本書は、そんなジレンマを感じている方にうってつけの1冊だ。

京大の名物教授である著者が、理系の分野における様々な名著を取り上げながら、

これらの誰でも一度は名前を聞いたことのある古典が、

いかに世の中に影響を与え続けている”革命的”な書物であるかを教えてくれる。

 

パラダイムシフトの苦しみ

名著を一つひとつ丁寧に解説した文章を辿ると、名著には名著たる所以があるように感じた。

第1に、そこに記された理論や概念は、世間に認められるまで、様々な苦難を経ていること。

例えば、地動説や進化論が出てきたタイミングというのは、世の中の問題の多くが

これまでの枠組み(パラダイム)が十分な説得力を持っていて、

新しい理論が革新的であればあるほど、信憑性が低く、異端な理論だと捉えられがちである。

逆に言えば、パラダイムシフトのきっかけを掴むには、「二つの現実的に対立する理論の

どちらが事実によりよく適合するか」を見つめ続ける辛抱強さが一つの条件になるのだろう。

 

シンプルに研ぎ澄まされたモデル

第2は、名著で示される理論や概念は、時に平易すぎるほどにシンプルなものだということ。

例えば、自然選択が進化を導くダーウィンの進化論モデルや、

A・aで遺伝のシステムを可視化したメンデルの遺伝形質モデル、

人間・犬・ハエそれぞれの目線で見た世界をイラストを交えたユクスキュルの環世界モデルなど、

ロジックとして強固でありながら、誰の目から見ても明らかなシンプルさでモデルが提示されている。

シンプル化することで見えてくる本質には、非常に強い普遍的なメッセージが宿るものである。

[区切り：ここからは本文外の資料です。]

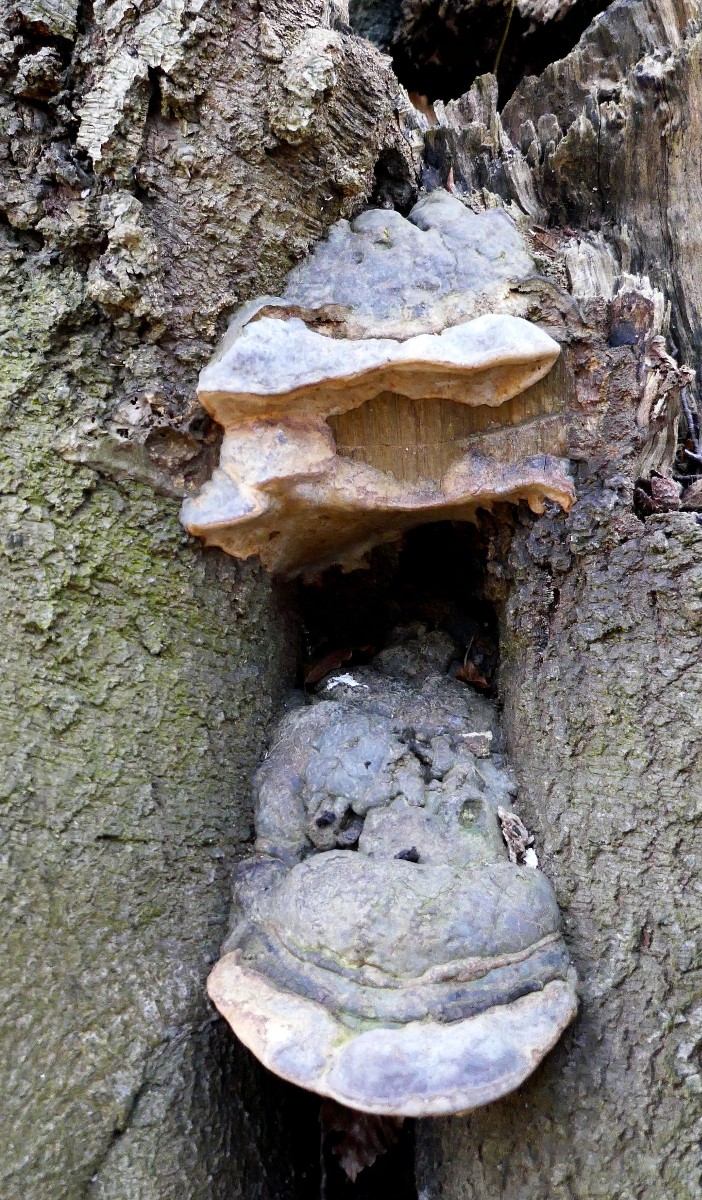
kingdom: Fungi
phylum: Basidiomycota
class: Agaricomycetes
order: Polyporales
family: Polyporaceae
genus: Ganoderma
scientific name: Ganoderma pfeifferi
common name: kobberrød lakporesvamp
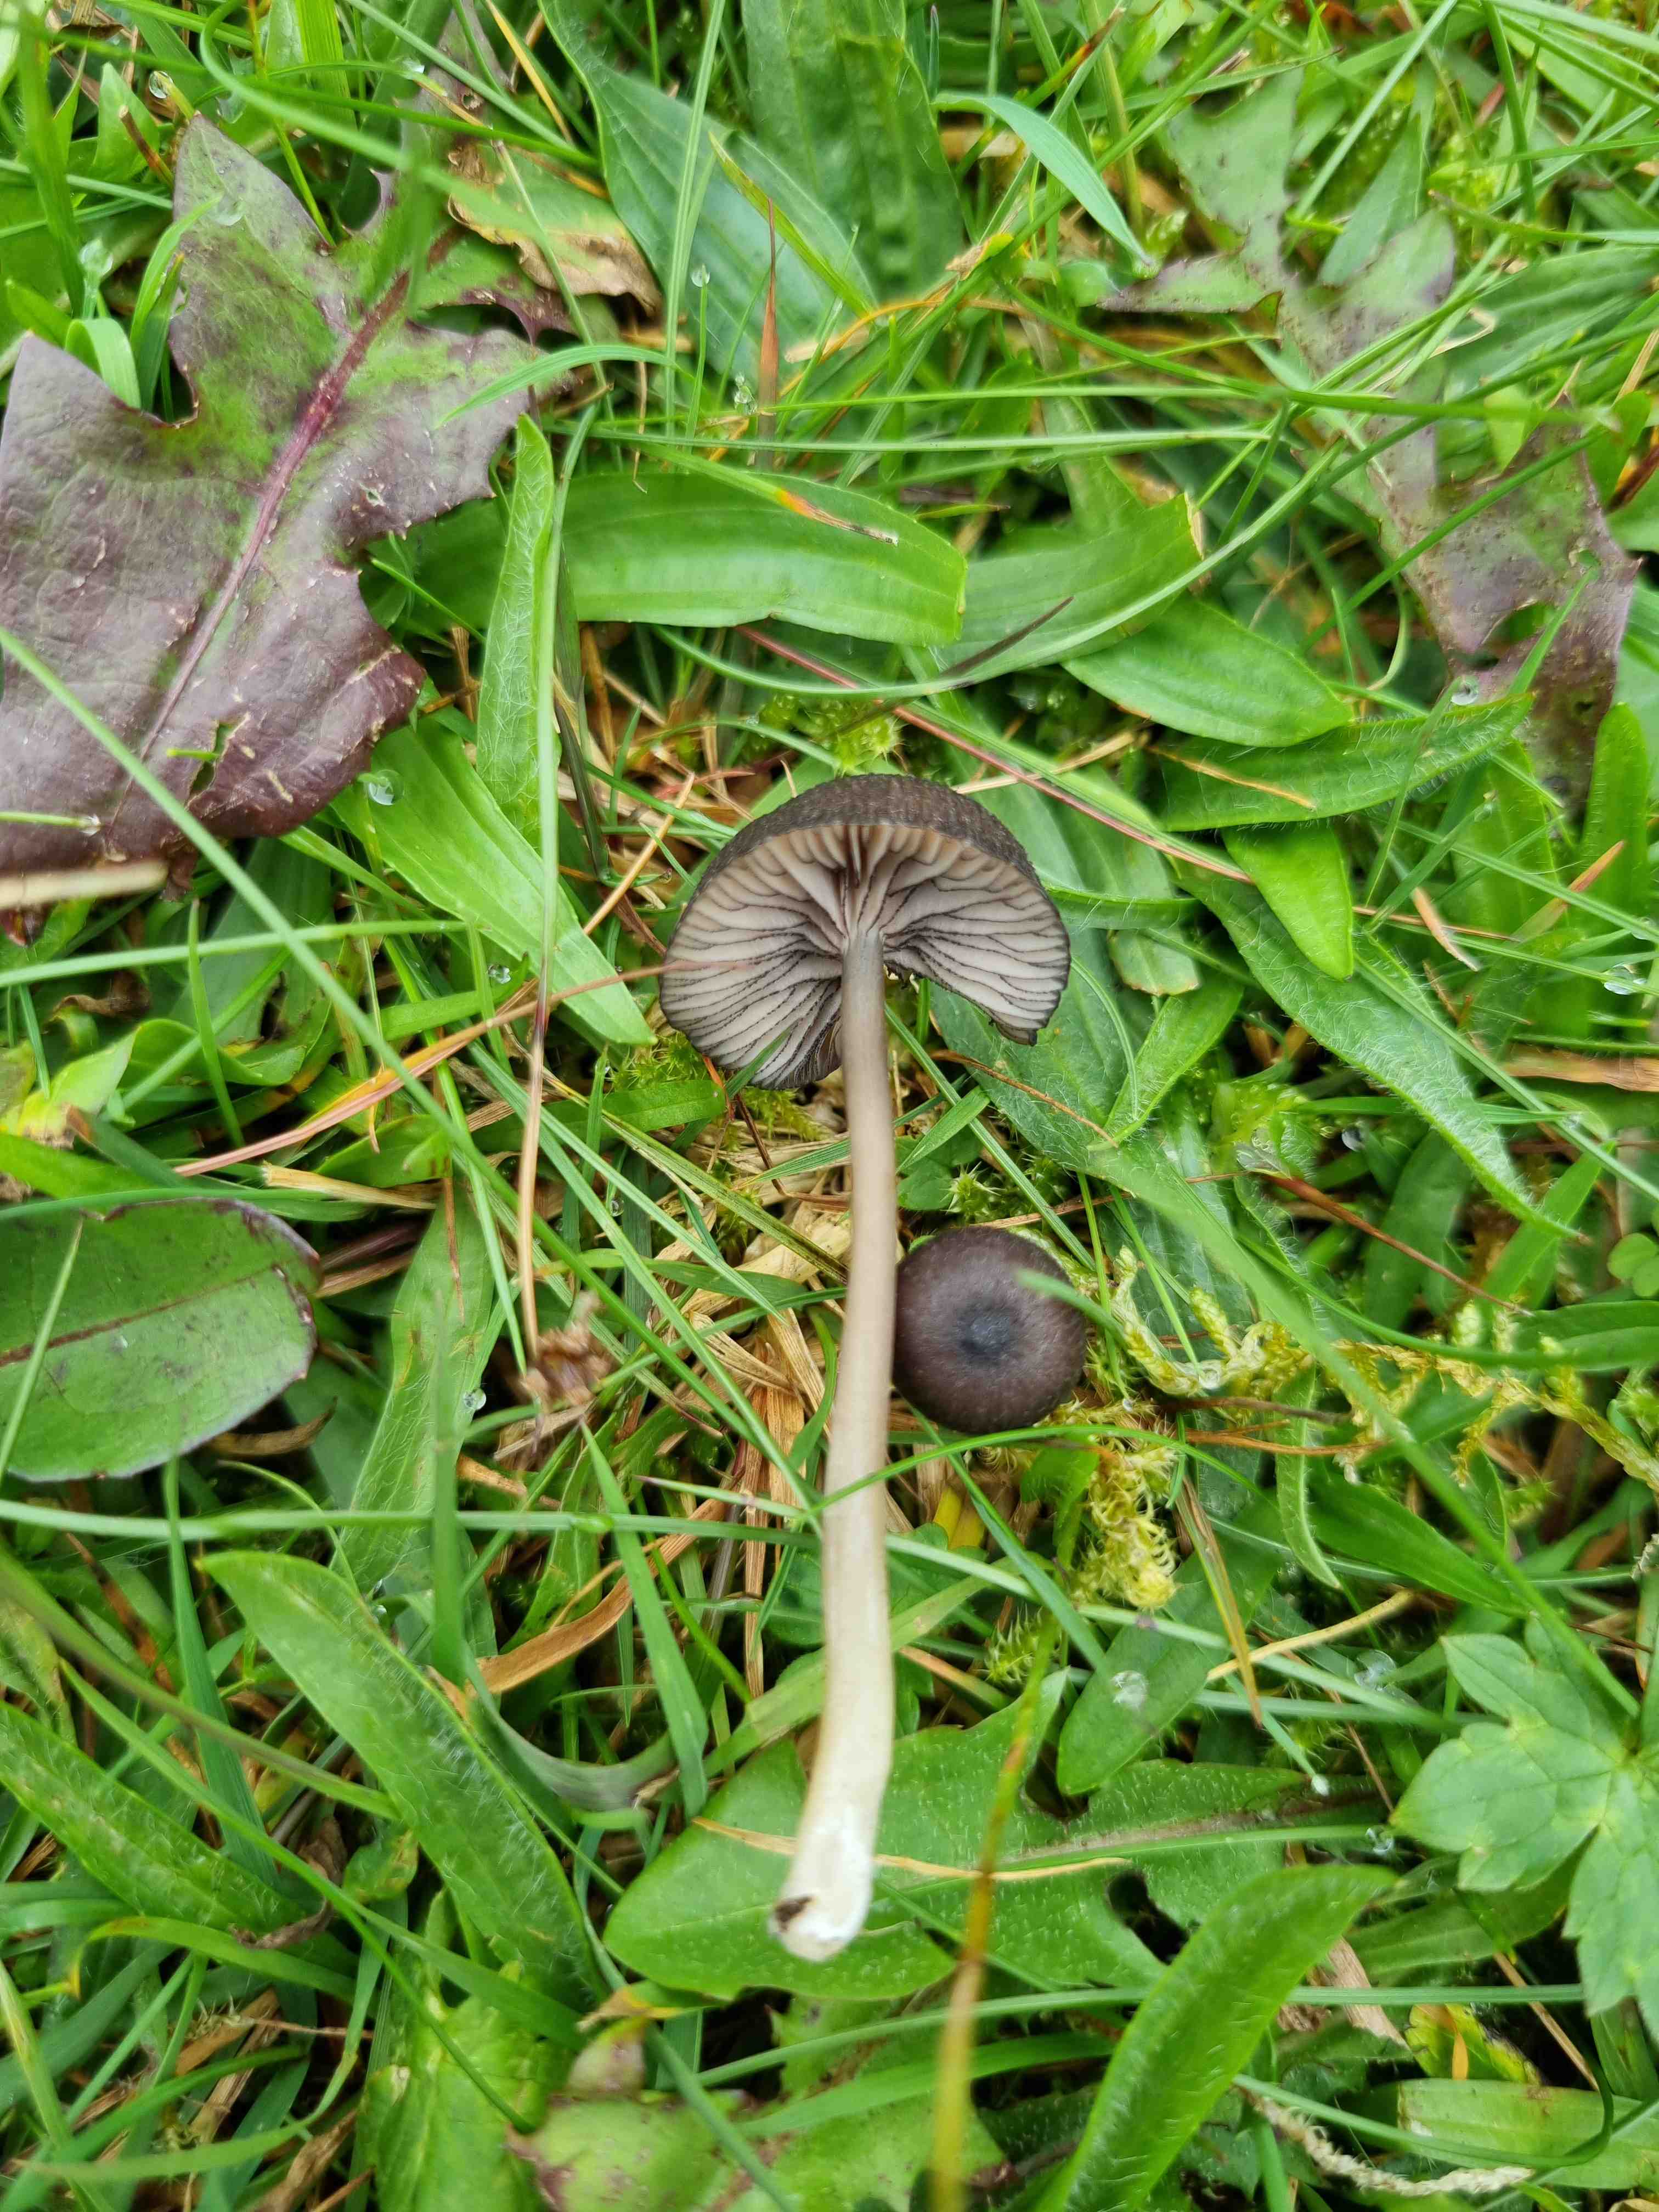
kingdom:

以上の2つが名著の面白さとして僕が受け取ったことだ。

 

現代における古典の意味

名著の紹介文は、5つの項目をテンプレートにしてまとめられている。

①書いたのはこんな人
②こんなことが書いてある
③その後、世界はどう変ったか、
④エピソード
⑤○○(古典の著者)の教訓

①・②は本の紹介の常だが、③~⑤は僕たちにとってどのような意味を持つのか、

何を引き継いでいくべきかという、“今”を起点にしたメッセージになっている。

「理系の名著」などというタイトルだけ見ると、今さら読む気が起きにくいかもしれないが、

そういう視点で描かれているからこそ、読み出すとやめられなくなる。

著者が京大で行っている講義が常に人気だということも非常に頷ける気がした。